Campbell's Sonar-Sonar Pattern
At the eastern end of Lake Erie, veteran guide Frank Campbell uses bladebaits in the Niagara region. Campbell typically wields a Heddon Sonar on both sides of the Summer Period. "Soon after ice-out, blades start working," says the multispecies guide. "Postspawn is my favorite time to rip blades like the Sonar. When smallies suspend off bottom, they slide into deep areas close to spawning flats. After spawning, big females often suspend several feet off bottom. A blade becomes highly appealing then.
"Emerald shiners are key forage early in the year, while gobies become more important in fall. I try to match the baitfish in color and size." Campbell says he rarely catches fish on silver baits anymore, even in Erie's super-clear waters. "Gold is highly effective as a shiner imitator, as is green. White and brown patterns work well, too, especially once bass focus on gobies."
Campbell fishes bladebaits on calm days when bass may refuse a tube or even livebait. "I use the graph to find individual boulders in 15 to 25 feet of water. We do the same thing in fall when fish are along quick drops in 25 to 45 feet of water."
Once he locates a big rock, baitfish school, or individual bass on the graph, Campbell drops the Sonar. He calls this interactive approach "Pac-Man fishing," as he watches the lure and the bass' reaction on the screen. For imitating large shiners or smelt, he opts for 1/2-ounce blades, while the 1/4-ouncer excels for mimicking small baitfish.
In shallow water, a vertical approach sometimes spooks fish, as bass scatter from the boat's shadow. In those situations, Campbell tries to spot rocks and other cover, then casts the blade and works it near cover with short rips of the rod tip. If bass are nearby, strikes usually occur within a few rips.

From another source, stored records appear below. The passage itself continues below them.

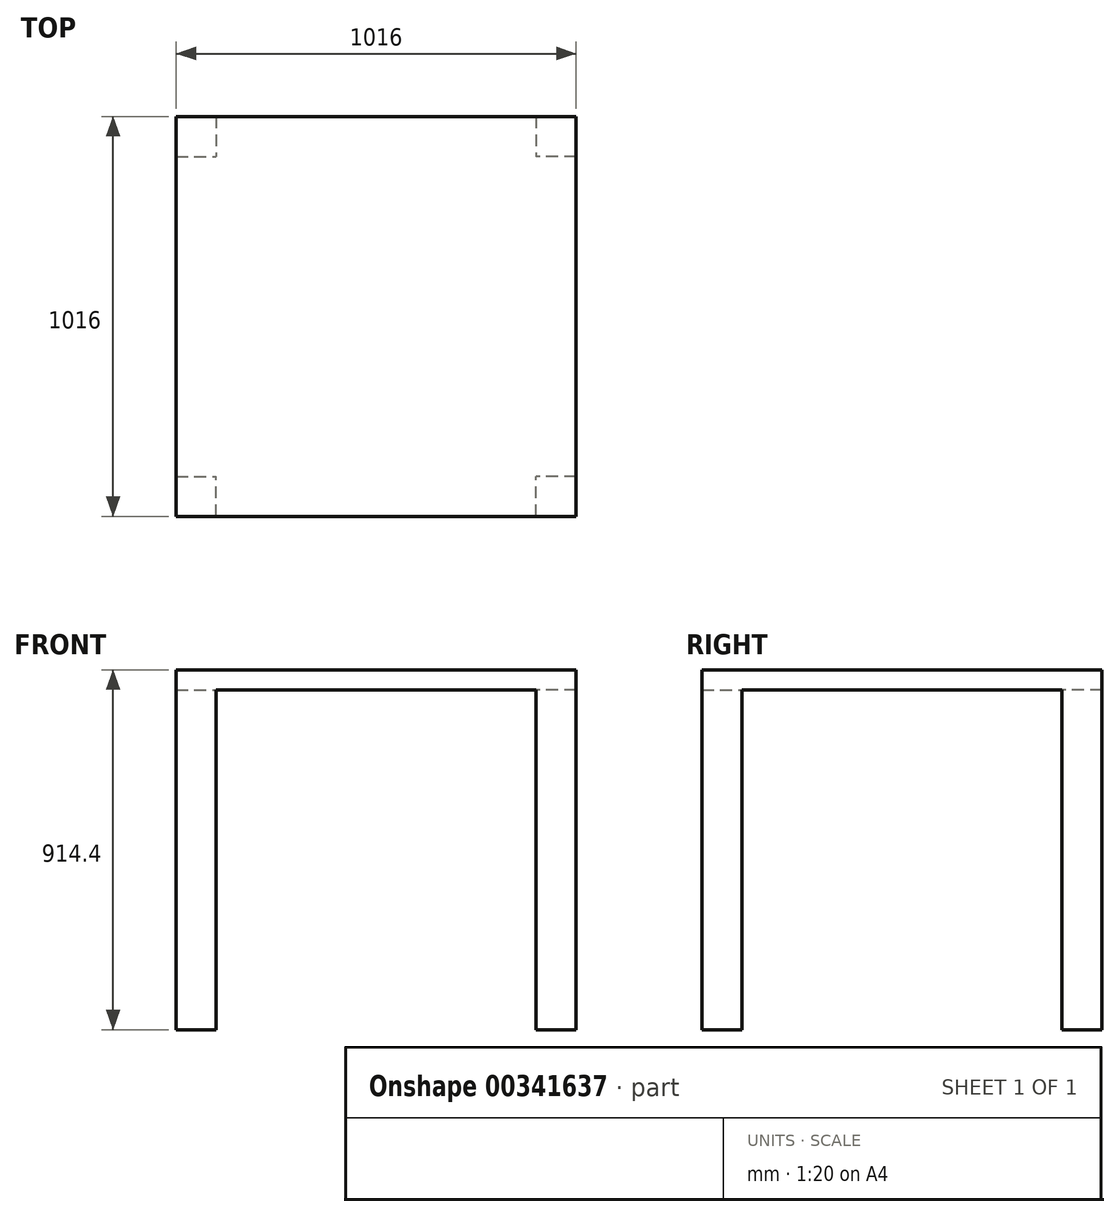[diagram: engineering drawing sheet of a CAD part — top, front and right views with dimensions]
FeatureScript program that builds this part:
annotation { "Feature Type Name" : "Feature", "Feature Type Description" : "" }
export const myFeature = defineFeature(function(context is Context, id is Id, definition is map)
    precondition{}
    {
        {
            var Q0;
            Q0=qCreatedBy(makeId("Top.planeOp"),FACE);
            var sketch = newSketch(context, id + "F0", { "sketchPlane" : qUnion([Q0])});
            skLineSegment(sketch, "E0.bottom", {"start": v(-603.36, 539.77) * mm, "end": v(412.64, 539.77) * mm});
            skLineSegment(sketch, "E0.top", {"start": v(-603.36, -476.23) * mm, "end": v(412.64, -476.23) * mm});
            skLineSegment(sketch, "E0.left", {"start": v(-603.36, 539.77) * mm, "end": v(-603.36, -476.23) * mm});
            skLineSegment(sketch, "E0.right", {"start": v(412.64, 539.77) * mm, "end": v(412.64, -476.23) * mm});
            skSolve(sketch);
        }
        {
            var Q0;
            Q0=qSketchRegion(id+"F0",true);
            extrude(context, id + "F1", {"entities" : qUnion([Q0]), "depth" : 50.8 * mm});
        }
        {
            var Q0;
            Q0=makeQuery(id+"F1.opExtrude","CAP_FACE",FACE,{"disambiguationData":[OSD([sQuery(id+"F0.wireOp",EDGE,"E0.bottom"),sQuery(id+"F0.wireOp",EDGE,"E0.top"),sQuery(id+"F0.wireOp",EDGE,"E0.left"),sQuery(id+"F0.wireOp",EDGE,"E0.right")])],"isStart":true});
            var sketch = newSketch(context, id + "F2", { "sketchPlane" : qUnion([Q0])});
            skLineSegment(sketch, "E1.bottom", {"start": v(-603.36, 476.23) * mm, "end": v(-501.76, 476.23) * mm});
            skLineSegment(sketch, "E1.top", {"start": v(-603.36, 374.63) * mm, "end": v(-501.76, 374.63) * mm});
            skLineSegment(sketch, "E1.left", {"start": v(-603.36, 476.23) * mm, "end": v(-603.36, 374.63) * mm});
            skLineSegment(sketch, "E1.right", {"start": v(-501.76, 476.23) * mm, "end": v(-501.76, 374.63) * mm});
            skLineSegment(sketch, "E2.MirrorCS", {"start": v(311.04, 476.23) * mm, "end": v(311.04, 374.63) * mm});
            skLineSegment(sketch, "E3.MirrorCS", {"start": v(412.64, 374.63) * mm, "end": v(311.04, 374.63) * mm});
            skLineSegment(sketch, "E4.MirrorCS", {"start": v(412.64, 476.23) * mm, "end": v(412.64, 374.63) * mm});
            skLineSegment(sketch, "E5.MirrorCS", {"start": v(412.64, 476.23) * mm, "end": v(311.04, 476.23) * mm});
            skPoint(sketch, "E6.orphan", {"position": v(-567.01, 0) * mm});
            skLineSegment(sketch, "E7.MirrorCS", {"start": v(-501.76, -539.77) * mm, "end": v(-501.76, -438.17) * mm});
            skLineSegment(sketch, "E8.MirrorCS", {"start": v(-603.36, -438.17) * mm, "end": v(-501.76, -438.17) * mm});
            skLineSegment(sketch, "E9.MirrorCS", {"start": v(-603.36, -539.77) * mm, "end": v(-603.36, -438.17) * mm});
            skLineSegment(sketch, "E10.MirrorCS", {"start": v(-603.36, -539.77) * mm, "end": v(-501.76, -539.77) * mm});
            skLineSegment(sketch, "E11.MirrorCS", {"start": v(412.64, -539.77) * mm, "end": v(311.04, -539.77) * mm});
            skLineSegment(sketch, "E12.MirrorCS", {"start": v(311.04, -539.77) * mm, "end": v(311.04, -438.17) * mm});
            skLineSegment(sketch, "E13.MirrorCS", {"start": v(412.64, -438.17) * mm, "end": v(311.04, -438.17) * mm});
            skLineSegment(sketch, "E14.MirrorCS", {"start": v(412.64, -539.77) * mm, "end": v(412.64, -438.17) * mm});
            skPoint(sketch, "E15.orphan", {"position": v(-95.36, 476.23) * mm});
            skPoint(sketch, "E16.end.orphan", {"position": v(-95.36, -539.77) * mm});
            skPoint(sketch, "E16.start.orphan", {"position": v(-95.36, -31.77) * mm});
            skSolve(sketch);
        }
        {
            var Q0;
            Q0=qSketchRegion(id+"F2",true);
            extrude(context, id + "F3", {"entities" : qUnion([Q0]), "operationType" : NewBodyOperationType.ADD, "depth" : 863.6 * mm});
        }
    });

In water deeper than 15 feet, his vertical Pac-Man approach usually proves deadly. "We drop the blade to the level of fish or cover we see on the screen. Once it's in position, I give the bait a 3- to 5-foot upward pump, not a hard rip. Then I pause and let it flutter back while following the blade on a semi-taught line. If that fails to get a strike, we may raise the lure a little higher to make fish chase. In any case, we react to what we're seeing on screen."
Campbell says that smallmouths often bite at the top of the stroke, when the bait's reached its peak and has just begun to drop. "It's important to keep your rod in position for a hook-set. I tell clients not to hold the rod too high or they're out of position when a bass bites."

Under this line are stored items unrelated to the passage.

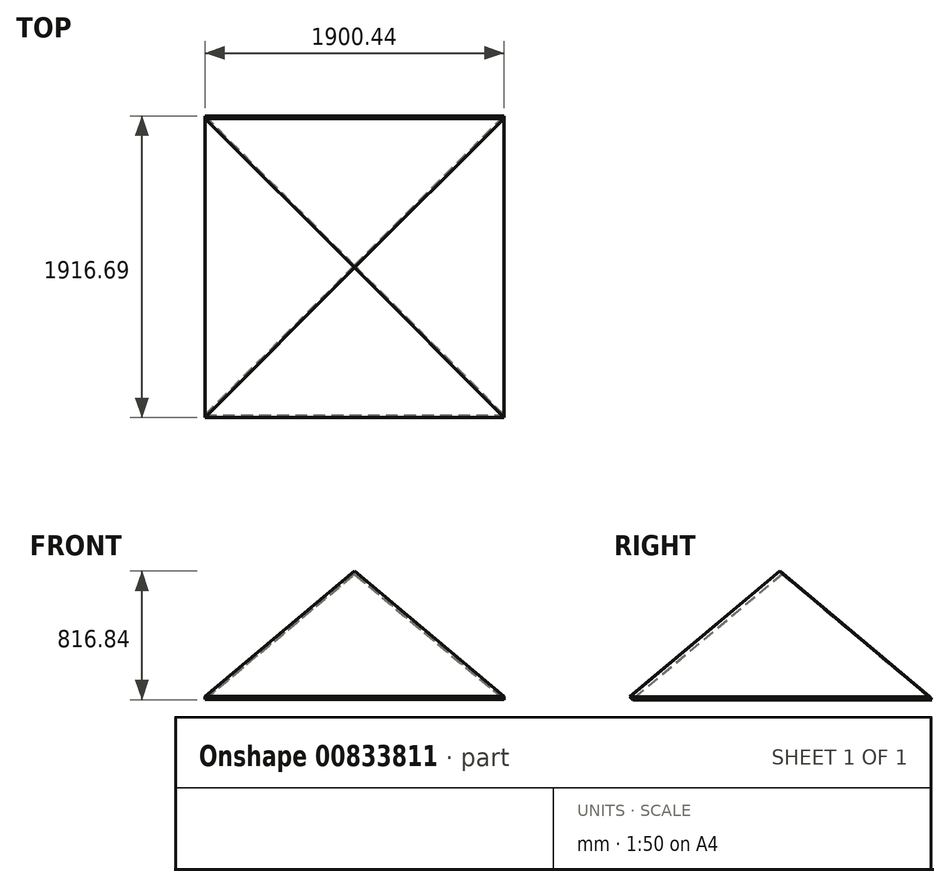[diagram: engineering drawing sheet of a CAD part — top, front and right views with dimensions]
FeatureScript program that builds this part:
annotation { "Feature Type Name" : "Feature", "Feature Type Description" : "" }
export const myFeature = defineFeature(function(context is Context, id is Id, definition is map)
    precondition{}
    {
        {
            var Q0;
            Q0=qCreatedBy(makeId("Top.planeOp"),FACE);
            var sketch = newSketch(context, id + "F0", { "sketchPlane" : qUnion([Q0])});
            skLineSegment(sketch, "E0", {"start": v(-650, -300) * mm, "end": v(300, -300) * mm});
            skLineSegment(sketch, "E1", {"start": v(300, -300) * mm, "end": v(300, 1600) * mm});
            skLineSegment(sketch, "E2", {"start": v(300, 1600) * mm, "end": v(-1600, 1600) * mm});
            skLineSegment(sketch, "E3", {"start": v(-1600, 1600) * mm, "end": v(-1600, -300) * mm});
            skLineSegment(sketch, "E4", {"start": v(-1600, -300) * mm, "end": v(-650, -300) * mm});
            skLineSegment(sketch, "E5", {"start": v(-650, -300) * mm, "end": v(-650, 1600) * mm});
            skLineSegment(sketch, "E6", {"start": v(-650, 1600) * mm, "end": v(-650, 650) * mm});
            skSolve(sketch);
        }
        {
            var Q0;
            Q0=sQuery(id+"F0.wireOp",EDGE,"E0");
            cPlane(context, id + "F1", {"entities" : qUnion([Q0]), "cplaneType" : CPlaneType.LINE_ANGLE, "offset" : 25 * mm, "angle" : 50 * degree, "oppositeDirection" : true, "width" : 150 * mm, "height" : 150 * mm});
        }
        {
            var Q0;
            Q0=qCreatedBy(id+"F1.planeOp",FACE);
            var sketch = newSketch(context, id + "F2", { "sketchPlane" : qUnion([Q0])});
            skLineSegment(sketch, "E7", {"start": v(-1599.67, 229.06) * mm, "end": v(300.77, 229.06) * mm});
            skLineSegment(sketch, "E8", {"start": v(300.77, 229.06) * mm, "end": v(-649.25, -1011.26) * mm});
            skLineSegment(sketch, "E9", {"start": v(-649.25, -1011.26) * mm, "end": v(-1599.67, 229.06) * mm});
            skSolve(sketch);
        }
        {
            var Q0;
            Q0=sQuery(id+"F0.wireOp",EDGE,"E5");
            cPoint(context, id + "F3", {"entities" : qUnion([Q0]), "parameter" : 0.5});
        }
        {
            var Q0;
            Q0 = qCreatedBy(id + "F3" ,VERTEX);
            var Q1;
            Q1=sQuery(id+"F0.wireOp",EDGE,"E5");
            cPlane(context, id + "F4", {"entities" : qUnion([Q0, Q1]), "cplaneType" : CPlaneType.LINE_POINT, "offset" : 25 * mm, "width" : 150 * mm, "height" : 150 * mm});
        }
        {
            var Q0;
            Q0=sQuery(id+"F0.wireOp",EDGE,"E1");
            cPlane(context, id + "F5", {"entities" : qUnion([Q0]), "cplaneType" : CPlaneType.LINE_ANGLE, "offset" : 25 * mm, "angle" : 40 * degree, "width" : 150 * mm, "height" : 150 * mm});
        }
        {
            var Q0;
            Q0=sQuery(id+"F0.wireOp",EDGE,"E2");
            cPlane(context, id + "F6", {"entities" : qUnion([Q0]), "cplaneType" : CPlaneType.LINE_ANGLE, "offset" : 25 * mm, "angle" : 50 * degree, "oppositeDirection" : true, "width" : 150 * mm, "height" : 150 * mm});
        }
        {
            var Q0;
            Q0=sQuery(id+"F0.wireOp",EDGE,"E3");
            cPlane(context, id + "F7", {"entities" : qUnion([Q0]), "cplaneType" : CPlaneType.LINE_ANGLE, "offset" : 25 * mm, "angle" : 40 * degree, "width" : 150 * mm, "height" : 150 * mm});
        }
        {
            var Q0;
            Q0=qCreatedBy(id+"F7.planeOp",FACE);
            var sketch = newSketch(context, id + "F8", { "sketchPlane" : qUnion([Q0])});
            skLineSegment(sketch, "E10", {"start": v(-1223.73, 300.95) * mm, "end": v(-1223.73, -1599.67) * mm});
            skLineSegment(sketch, "E11", {"start": v(-1223.73, -1599.67) * mm, "end": v(14.87, -650.87) * mm});
            skLineSegment(sketch, "E12", {"start": v(14.87, -650.87) * mm, "end": v(-1223.73, 300.95) * mm});
            skSolve(sketch);
        }
        {
            var Q0;
            Q0=qCreatedBy(id+"F6.planeOp",FACE);
            var sketch = newSketch(context, id + "F9", { "sketchPlane" : qUnion([Q0])});
            skLineSegment(sketch, "E13", {"start": v(300.34, -1224.41) * mm, "end": v(-1599.44, -1224.41) * mm});
            skLineSegment(sketch, "E14", {"start": v(-1599.44, -1224.41) * mm, "end": v(-649.58, 12.88) * mm});
            skLineSegment(sketch, "E15", {"start": v(-649.58, 12.88) * mm, "end": v(300.34, -1224.41) * mm});
            skSolve(sketch);
        }
        {
            var Q0;
            Q0=qCreatedBy(id+"F5.planeOp",FACE);
            var sketch = newSketch(context, id + "F10", { "sketchPlane" : qUnion([Q0])});
            skLineSegment(sketch, "E16", {"start": v(229.73, -299.85) * mm, "end": v(229.73, 1599.14) * mm});
            skLineSegment(sketch, "E17", {"start": v(229.73, 1599.14) * mm, "end": v(-1009.82, 651.31) * mm});
            skLineSegment(sketch, "E18", {"start": v(-1009.82, 651.31) * mm, "end": v(229.73, -299.85) * mm});
            skSolve(sketch);
        }
        {
            var Q0;
            Q0=makeQuery(id+"F2.imprint","IMPRINT",FACE,{"disambiguationData":[TD([[makeQuery(id+"F2.imprint","IMPRINT",EDGE,{"derivedFrom":sQuery(id+"F2.wireOp",EDGE,"E7")}),-1.0]])]});
            var Q1;
            Q1=makeQuery(id+"F8.imprint","IMPRINT",FACE,{"disambiguationData":[TD([[makeQuery(id+"F8.imprint","IMPRINT",EDGE,{"derivedFrom":sQuery(id+"F8.wireOp",EDGE,"E10")}),1.0]])]});
            var Q2;
            Q2=makeQuery(id+"F9.imprint","IMPRINT",FACE,{"disambiguationData":[TD([[makeQuery(id+"F9.imprint","IMPRINT",EDGE,{"derivedFrom":sQuery(id+"F9.wireOp",EDGE,"E13")}),-1.0]])]});
            var Q3;
            Q3=makeQuery(id+"F10.imprint","IMPRINT",FACE,{"disambiguationData":[TD([[makeQuery(id+"F10.imprint","IMPRINT",EDGE,{"derivedFrom":sQuery(id+"F10.wireOp",EDGE,"E16")}),1.0]])]});
            extrude(context, id + "F11", {"entities" : qUnion([Q0, Q1, Q2, Q3]), "depth" : 25 * mm, "offsetDistance" : 25 * mm});
        }
    });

Campbell spools with 6- and 8-pound Seaguar fluorocarbon. He prefers Fenwick's 7-foot 4-inch medium-power Elite Tech Smallmouth spinning rod, as its extra length easily imparts the right action to lures and provides control over hooked fish.

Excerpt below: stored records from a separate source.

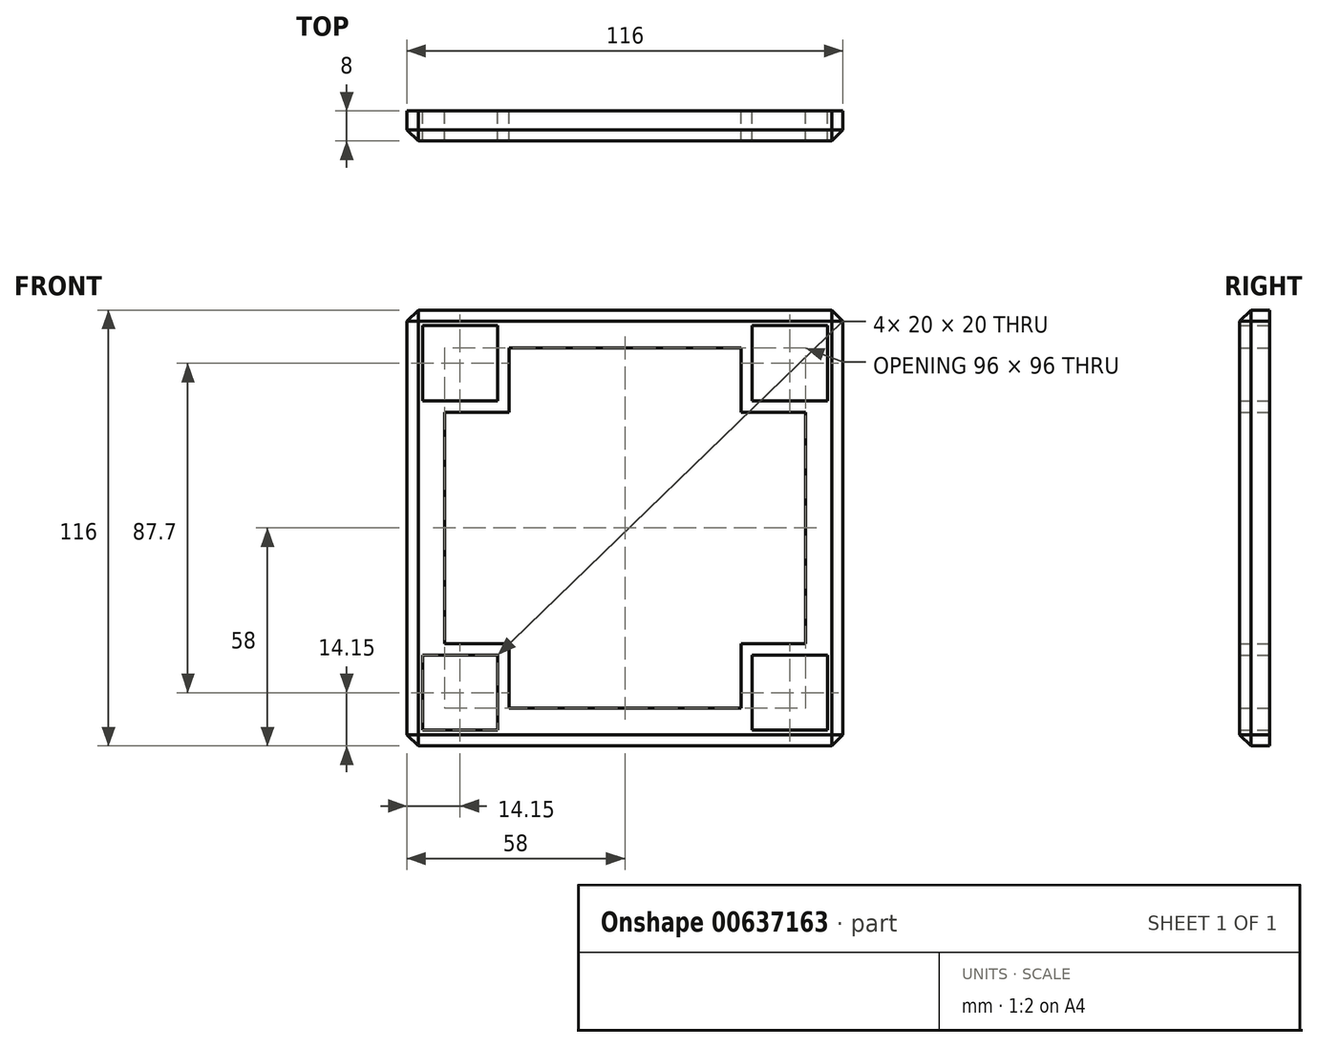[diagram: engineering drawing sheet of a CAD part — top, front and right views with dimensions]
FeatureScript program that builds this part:
annotation { "Feature Type Name" : "Feature", "Feature Type Description" : "" }
export const myFeature = defineFeature(function(context is Context, id is Id, definition is map)
    precondition{}
    {
        {
            var Q0;
            Q0=qCreatedBy(makeId("Front.planeOp"),FACE);
            var sketch = newSketch(context, id + "F0", { "sketchPlane" : qUnion([Q0])});
            skLineSegment(sketch, "E0.bottom", {"start": v(0, 0) * mm, "end": v(116, 0) * mm});
            skLineSegment(sketch, "E0.top", {"start": v(0, 116) * mm, "end": v(116, 116) * mm});
            skLineSegment(sketch, "E0.left", {"start": v(0, 0) * mm, "end": v(0, 116) * mm});
            skLineSegment(sketch, "E0.right", {"start": v(116, 0) * mm, "end": v(116, 116) * mm});
            skLineSegment(sketch, "E1.bottom", {"start": v(4.15, 111.85) * mm, "end": v(24.15, 111.85) * mm});
            skLineSegment(sketch, "E1.top", {"start": v(4.15, 91.85) * mm, "end": v(24.15, 91.85) * mm});
            skLineSegment(sketch, "E1.left", {"start": v(4.15, 111.85) * mm, "end": v(4.15, 91.85) * mm});
            skLineSegment(sketch, "E1.right", {"start": v(24.15, 111.85) * mm, "end": v(24.15, 91.85) * mm});
            skLineSegment(sketch, "E2.bottom", {"start": v(4.15, 4.15) * mm, "end": v(24.15, 4.15) * mm});
            skLineSegment(sketch, "E2.top", {"start": v(4.15, 24.15) * mm, "end": v(24.15, 24.15) * mm});
            skLineSegment(sketch, "E2.left", {"start": v(4.15, 4.15) * mm, "end": v(4.15, 24.15) * mm});
            skLineSegment(sketch, "E2.right", {"start": v(24.15, 4.15) * mm, "end": v(24.15, 24.15) * mm});
            skLineSegment(sketch, "E3.bottom", {"start": v(91.85, 24.15) * mm, "end": v(111.85, 24.15) * mm});
            skLineSegment(sketch, "E3.top", {"start": v(91.85, 4.15) * mm, "end": v(111.85, 4.15) * mm});
            skLineSegment(sketch, "E3.left", {"start": v(91.85, 24.15) * mm, "end": v(91.85, 4.15) * mm});
            skLineSegment(sketch, "E3.right", {"start": v(111.85, 24.15) * mm, "end": v(111.85, 4.15) * mm});
            skLineSegment(sketch, "E4.bottom", {"start": v(91.85, 111.85) * mm, "end": v(111.85, 111.85) * mm});
            skLineSegment(sketch, "E4.top", {"start": v(91.85, 91.85) * mm, "end": v(111.85, 91.85) * mm});
            skLineSegment(sketch, "E4.left", {"start": v(91.85, 111.85) * mm, "end": v(91.85, 91.85) * mm});
            skLineSegment(sketch, "E4.right", {"start": v(111.85, 111.85) * mm, "end": v(111.85, 91.85) * mm});
            skLineSegment(sketch, "E5", {"start": v(10, 27.15) * mm, "end": v(10, 88.85) * mm});
            skLineSegment(sketch, "E6", {"start": v(10, 88.85) * mm, "end": v(27.15, 88.85) * mm});
            skLineSegment(sketch, "E7", {"start": v(27.15, 88.85) * mm, "end": v(27.15, 106) * mm});
            skLineSegment(sketch, "E8", {"start": v(27.15, 106) * mm, "end": v(88.85, 106) * mm});
            skLineSegment(sketch, "E9", {"start": v(88.85, 106) * mm, "end": v(88.85, 88.85) * mm});
            skLineSegment(sketch, "E10", {"start": v(88.85, 88.85) * mm, "end": v(106, 88.85) * mm});
            skLineSegment(sketch, "E11", {"start": v(106, 88.85) * mm, "end": v(106, 27.15) * mm});
            skLineSegment(sketch, "E12", {"start": v(106, 27.15) * mm, "end": v(88.85, 27.15) * mm});
            skLineSegment(sketch, "E13", {"start": v(88.85, 27.15) * mm, "end": v(88.85, 10) * mm});
            skLineSegment(sketch, "E14", {"start": v(88.85, 10) * mm, "end": v(27.15, 10) * mm});
            skLineSegment(sketch, "E15", {"start": v(27.15, 10) * mm, "end": v(27.15, 27.15) * mm});
            skLineSegment(sketch, "E16", {"start": v(27.15, 27.15) * mm, "end": v(10, 27.15) * mm});
            skSolve(sketch);
        }
        {
            var Q0;
            Q0=makeQuery(id+"F0.imprint","IMPRINT",FACE,{"disambiguationData":[TD([[makeQuery(id+"F0.imprint","IMPRINT",EDGE,{"derivedFrom":sQuery(id+"F0.wireOp",EDGE,"E0.bottom")}),1.0]])]});
            extrude(context, id + "F1", {"entities" : qUnion([Q0]), "depth" : 8 * mm, "offsetDistance" : 25 * mm});
        }
        {
            var Q0;
            Q0=makeQuery(id+"F1.opExtrude","SWEPT_EDGE",EDGE,{"disambiguationData":[OSD([sQuery(id+"F0.wireOp",EDGE,"E0.bottom"),sQuery(id+"F0.wireOp",EDGE,"E0.left")])]});
            var Q1;
            Q1=makeQuery(id+"F1.opExtrude","SWEPT_EDGE",EDGE,{"disambiguationData":[OSD([sQuery(id+"F0.wireOp",EDGE,"E0.top"),sQuery(id+"F0.wireOp",EDGE,"E0.left")])]});
            var Q2;
            Q2=makeQuery(id+"F1.opExtrude","SWEPT_EDGE",EDGE,{"disambiguationData":[OSD([sQuery(id+"F0.wireOp",EDGE,"E0.top"),sQuery(id+"F0.wireOp",EDGE,"E0.right")])]});
            var Q3;
            Q3=makeQuery(id+"F1.opExtrude","SWEPT_EDGE",EDGE,{"disambiguationData":[OSD([sQuery(id+"F0.wireOp",EDGE,"E0.bottom"),sQuery(id+"F0.wireOp",EDGE,"E0.right")])]});
            var Q4;
            Q4=makeQuery(id+"F1.opExtrude","CAP_EDGE",EDGE,{"disambiguationData":[OSD([sQuery(id+"F0.wireOp",EDGE,"E0.right")])],"isStart":false});
            var Q5;
            Q5=makeQuery(id+"F1.opExtrude","CAP_EDGE",EDGE,{"disambiguationData":[OSD([sQuery(id+"F0.wireOp",EDGE,"E0.left")])],"isStart":false});
            var Q6;
            Q6=makeQuery(id+"F1.opExtrude","CAP_EDGE",EDGE,{"disambiguationData":[OSD([sQuery(id+"F0.wireOp",EDGE,"E0.bottom")])],"isStart":false});
            var Q7;
            Q7=makeQuery(id+"F1.opExtrude","CAP_EDGE",EDGE,{"disambiguationData":[OSD([sQuery(id+"F0.wireOp",EDGE,"E0.top")])],"isStart":false});
            chamfer(context, id + "F2", {"entities" : qUnion([Q0, Q1, Q2, Q3, Q4, Q5, Q6, Q7]), "width" : 3 * mm, "tangentPropagation" : true});
        }
    });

Few anglers I've fished with work blades more precisely than Scott Dobson. "People limit blades way too much," he says. "I've been fishing them in non-traditional spots—3 feet of water around dock posts in spring or openings in shallow cover. They can outperform lures such as heavy jigs in a variety of locations."
Dobson, who relies on a chrome 1/2- and 3/4-ounce Silver Buddy, extols its reflective value. "On sunny days, a stainless-steel, non-plated Buddy is second to none," he says. "I can see it shimmering like a mirror in shallow water.
"Most people fish bladebaits in 20 to 30 feet of water, but they can work as well on shallow flats or around cover. With two double hooks, Nories' TG Jaka Blade is sweet option around stumps in reservoirs. I won a local tournament targeting individual stumps, fishing it like a tube or jig. Holding the rod at about 3-o'clock, I keep the blade within 6 inches of bottom, giving it short sweeps with the rod tip. When a bass hits, I don't truly set, but lift and start reeling.
As a bladebait rocks back and forth, it flickers in the sun, attracting the attention of any nearby predators. Whether in shallow or deep water, a bladebait can be a powerful tool, and one that's powerfully overlooked.
*Cory Schmidt, Brainerd, Minnesota, is an In-Fisherman Field Editor. An avid bass angler, he contributes regularly to Bass Guide.